● Task goal
Reproduce every one of the entries below word for word, leaving the pictures out.

*** The input ***

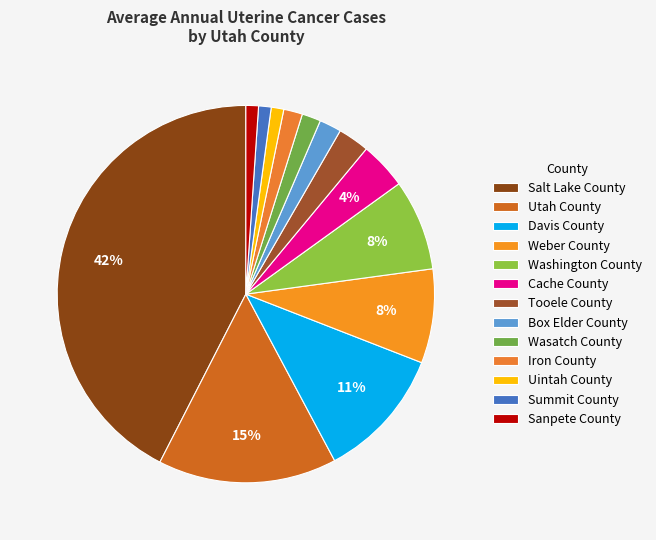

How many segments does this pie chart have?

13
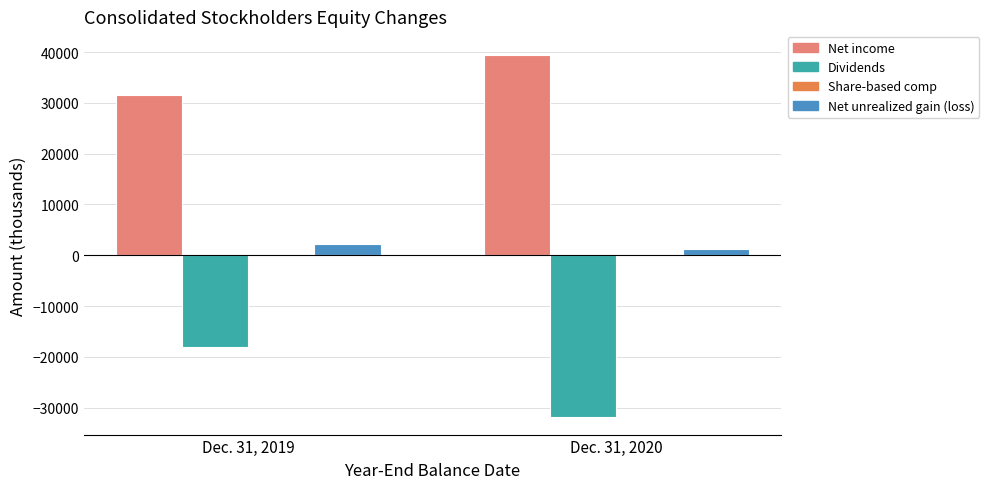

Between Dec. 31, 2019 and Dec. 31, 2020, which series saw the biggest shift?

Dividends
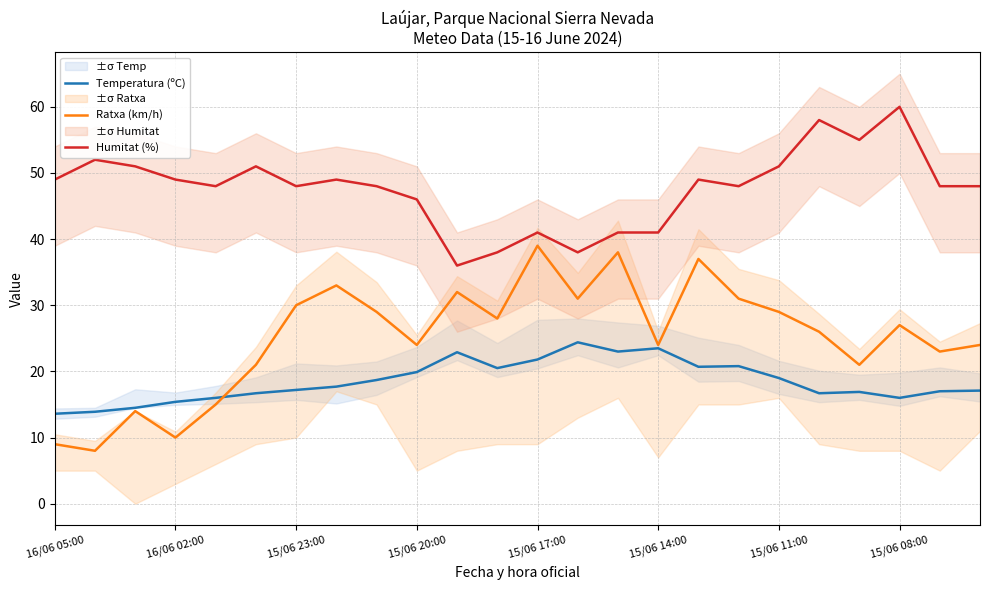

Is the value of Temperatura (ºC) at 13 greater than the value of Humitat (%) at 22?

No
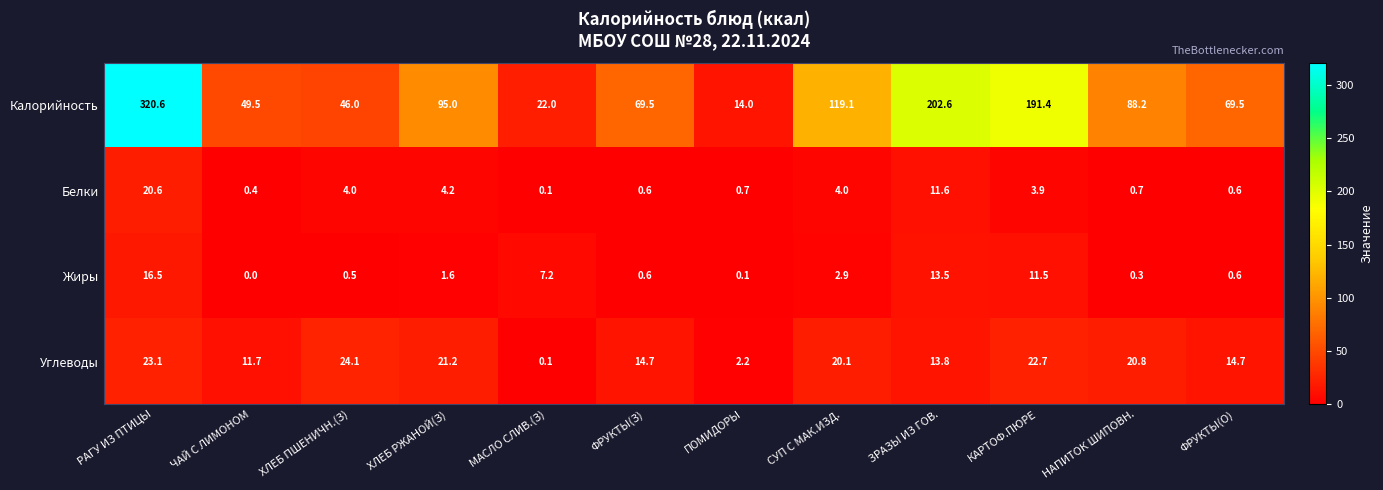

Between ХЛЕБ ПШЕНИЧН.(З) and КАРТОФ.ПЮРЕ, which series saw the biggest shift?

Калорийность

*** End of The input ***

● Written reply
How many segments does this pie chart have?

13

Between Dec. 31, 2019 and Dec. 31, 2020, which series saw the biggest shift?

Dividends

Is the value of Temperatura (ºC) at 13 greater than the value of Humitat (%) at 22?

No

Between ХЛЕБ ПШЕНИЧН.(З) and КАРТОФ.ПЮРЕ, which series saw the biggest shift?

Калорийность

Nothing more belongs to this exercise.